[Opening Exercise materials section]

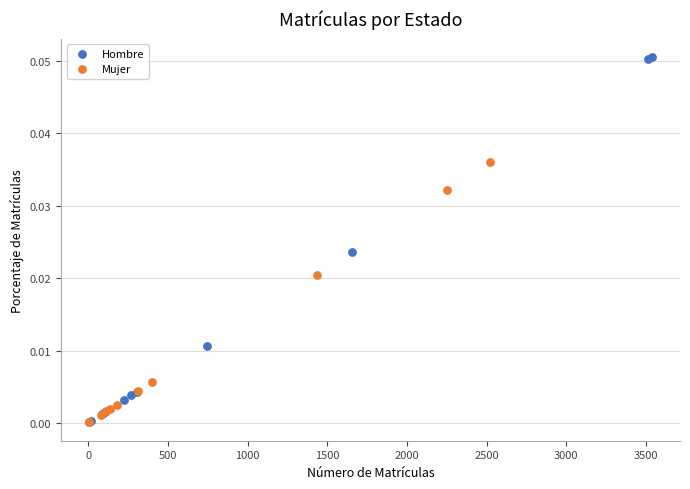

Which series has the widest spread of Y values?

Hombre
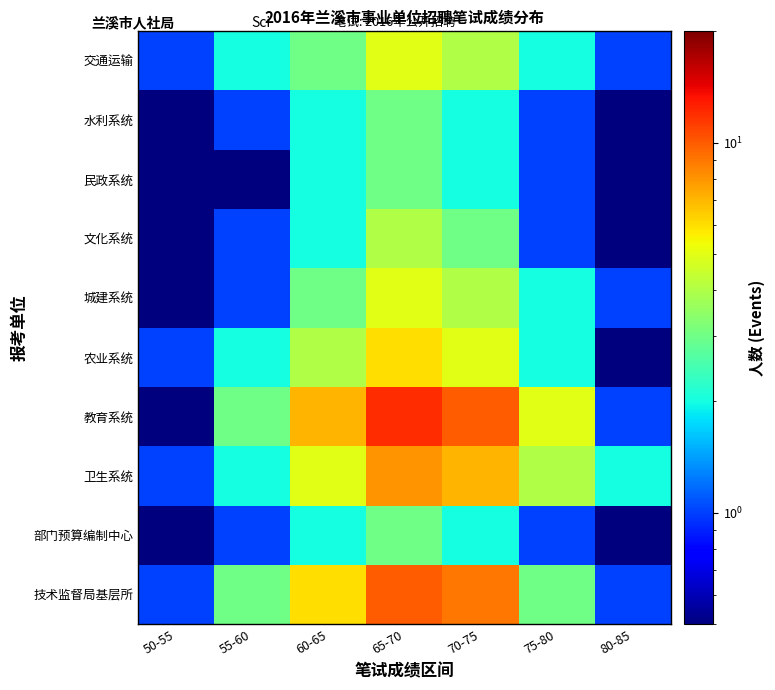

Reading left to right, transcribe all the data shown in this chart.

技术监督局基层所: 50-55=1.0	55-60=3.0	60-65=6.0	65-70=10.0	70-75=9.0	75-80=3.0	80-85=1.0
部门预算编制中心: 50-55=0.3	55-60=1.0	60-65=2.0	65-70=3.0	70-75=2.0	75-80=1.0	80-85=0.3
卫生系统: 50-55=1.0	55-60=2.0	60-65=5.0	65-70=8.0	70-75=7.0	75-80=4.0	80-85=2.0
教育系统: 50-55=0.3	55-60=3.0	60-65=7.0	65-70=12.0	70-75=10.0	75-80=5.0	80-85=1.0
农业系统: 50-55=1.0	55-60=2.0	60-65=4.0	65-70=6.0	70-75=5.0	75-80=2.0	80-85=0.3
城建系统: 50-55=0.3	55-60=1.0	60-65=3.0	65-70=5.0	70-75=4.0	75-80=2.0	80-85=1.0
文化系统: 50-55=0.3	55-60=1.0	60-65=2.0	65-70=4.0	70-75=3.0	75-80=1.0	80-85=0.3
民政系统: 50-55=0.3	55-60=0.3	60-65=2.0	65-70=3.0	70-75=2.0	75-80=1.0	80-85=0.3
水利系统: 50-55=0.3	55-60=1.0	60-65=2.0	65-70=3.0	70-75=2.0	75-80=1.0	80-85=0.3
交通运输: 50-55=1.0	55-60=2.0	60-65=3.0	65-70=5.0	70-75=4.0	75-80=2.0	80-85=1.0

[Closing Exercise materials section]

## How to complete this task
Copy the data above word for word, from the first line to the last, and leave out the pictures.

## Your solution
Which series has the widest spread of Y values?

Hombre

Reading left to right, transcribe all the data shown in this chart.

技术监督局基层所: 50-55=1.0	55-60=3.0	60-65=6.0	65-70=10.0	70-75=9.0	75-80=3.0	80-85=1.0
部门预算编制中心: 50-55=0.3	55-60=1.0	60-65=2.0	65-70=3.0	70-75=2.0	75-80=1.0	80-85=0.3
卫生系统: 50-55=1.0	55-60=2.0	60-65=5.0	65-70=8.0	70-75=7.0	75-80=4.0	80-85=2.0
教育系统: 50-55=0.3	55-60=3.0	60-65=7.0	65-70=12.0	70-75=10.0	75-80=5.0	80-85=1.0
农业系统: 50-55=1.0	55-60=2.0	60-65=4.0	65-70=6.0	70-75=5.0	75-80=2.0	80-85=0.3
城建系统: 50-55=0.3	55-60=1.0	60-65=3.0	65-70=5.0	70-75=4.0	75-80=2.0	80-85=1.0
文化系统: 50-55=0.3	55-60=1.0	60-65=2.0	65-70=4.0	70-75=3.0	75-80=1.0	80-85=0.3
民政系统: 50-55=0.3	55-60=0.3	60-65=2.0	65-70=3.0	70-75=2.0	75-80=1.0	80-85=0.3
水利系统: 50-55=0.3	55-60=1.0	60-65=2.0	65-70=3.0	70-75=2.0	75-80=1.0	80-85=0.3
交通运输: 50-55=1.0	55-60=2.0	60-65=3.0	65-70=5.0	70-75=4.0	75-80=2.0	80-85=1.0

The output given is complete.